How do we “choose to choose” trust? First, if we have significant trust issues because of our past, seeking help to address these may be a wise first step. Always, however, we can choose to pray prayers of faith in response to the scriptures. Praying these prayers out loud reinforces, through our hearing sense, that we are choosing to trust. Memorizing or writing out scriptures on 3 X 5 cards for frequent review throughout the day is another way to remind us that God is trustworthy.
Praise and Worship
Worship places our focus on God and keeps us from fixating on our problems. During praise and worship we begin to glimpse that he may be powerful enough, wise enough, and caring enough to see us through our challenges. We come away from times like that with new perspectives, renewed confidence and hope, and greater peace.
What does trust look like? It means relaxing in the love of God. It means not striving but resting. It means enjoying deep quietness because ALL my confidence is in God, not myself. Without trust we cannot hope. Without trust we cannot produce the fruits of the spirit. Without trust we cannot thrive. In specific terms, what would completely trusting God look like in your life?
What is at Stake
Without spending time alone with God, who and what will suffer in your life?
David writes in Psalm 23:1-3, “The Lord is my shepherd, I lack nothing. He makes me lie down in green pastures, he leads me beside quiet waters, he refreshes my soul.” Describe the relationship between the sheep and the shepherd here.
Psalm 46:10 He says, “Be still, and know that I am God; I will be exalted among the nations, I will be exalted in the earth.” What do you need to do in order to become still? How will it benefit you to know, truly know, that God is God?
In Isaiah we read, “This is what the Sovereign LORD, the Holy One of Israel, says: “In repentance and rest is your salvation, in quietness and trust is your strength . . . “ Isaiah 30:15. What is the result of repentance and rest? What is the fruit of quietness and trust?
When we are in distress, we long to be rescued. Lamentations 3:25-26 says, “The Lord is good to those whose hope is in him, to the one who seeks him; it is good to wait quietly for the salvation of the Lord.” In this verse, how do we see trust expressed?
Consider writing out the following scriptures on 3 X 5 cards, enter them into your Smartphone, or memorize them. Then refer to them often.
- Jeremiah 10:12, “But God made the earth by his power; he founded the world by his wisdom and stretched out the heavens by his understanding.”
- Psalm 86:5, “You, Lord, are forgiving and good, abounding in love to all who call to you.”
- Psalm 100:5, “For the Lord is good and his love endures forever; his faithfulness continues through all generations.”
- Isaiah 41:10, “So do not fear, for I am with you; do not be dismayed, for I am your God. I will strengthen you and help you; I will uphold you with my righteous right hand.”
- Matthew 11:28-29, “Come to me, all you who are weary and burdened, and I will give you rest.
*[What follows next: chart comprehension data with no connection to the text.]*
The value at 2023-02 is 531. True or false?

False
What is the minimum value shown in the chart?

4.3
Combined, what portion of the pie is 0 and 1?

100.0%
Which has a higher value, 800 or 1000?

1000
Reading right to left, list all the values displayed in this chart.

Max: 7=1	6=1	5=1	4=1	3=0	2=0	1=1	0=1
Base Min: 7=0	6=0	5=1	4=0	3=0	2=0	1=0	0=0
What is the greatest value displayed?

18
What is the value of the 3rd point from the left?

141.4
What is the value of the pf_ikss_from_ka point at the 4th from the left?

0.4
Take my yoke upon you and learn from me, for I am gentle and humble in heart, and you will find rest for your souls.”
- Matthew 28:18, “Then Jesus came to them and said, All authority in heaven and on earth has been given to me.”
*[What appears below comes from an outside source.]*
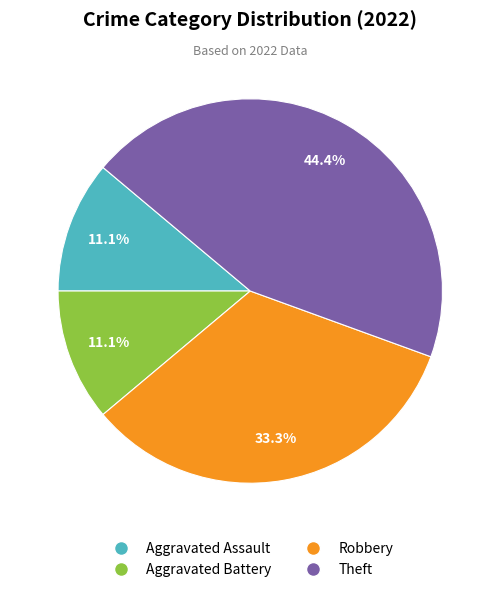

Does Aggravated Assault represent more than half of the total?

No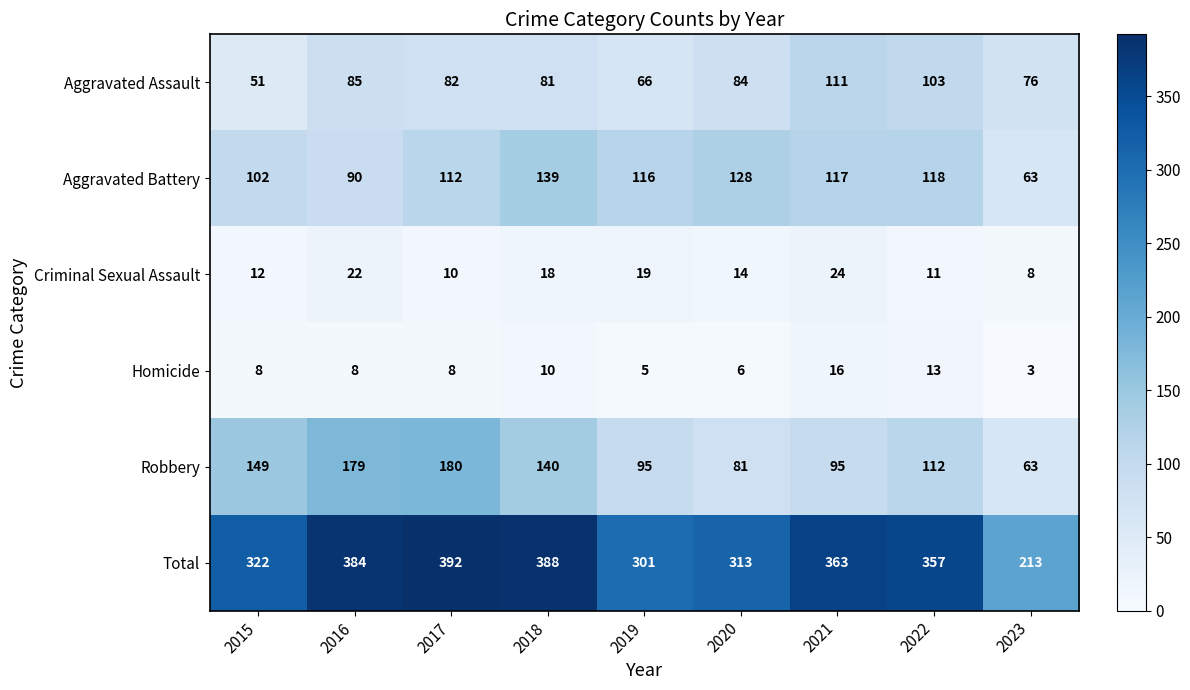

The Aggravated Assault series shows 42 at 2020. True or false?

False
- Ephesians 2:4-5, “But because of his great love for us, God, who is rich in mercy, made us alive with Christ even when we were dead in transgressions—it is by grace you have been saved.”
- 2 Peter 3:9, “The Lord is not slow in keeping his promise, as some understand slowness. Instead he is patient with you, not wanting anyone to perish, but everyone to come to repentance.”
- James 1:17, “ Every good and perfect gift is from above, coming down from the Father of the heavenly lights, who does not change like shifting shadows.”
- 1 John 4:10, “This is love: not that we loved God, but that he loved us and sent his Son as an atoning sacrifice for our sins.”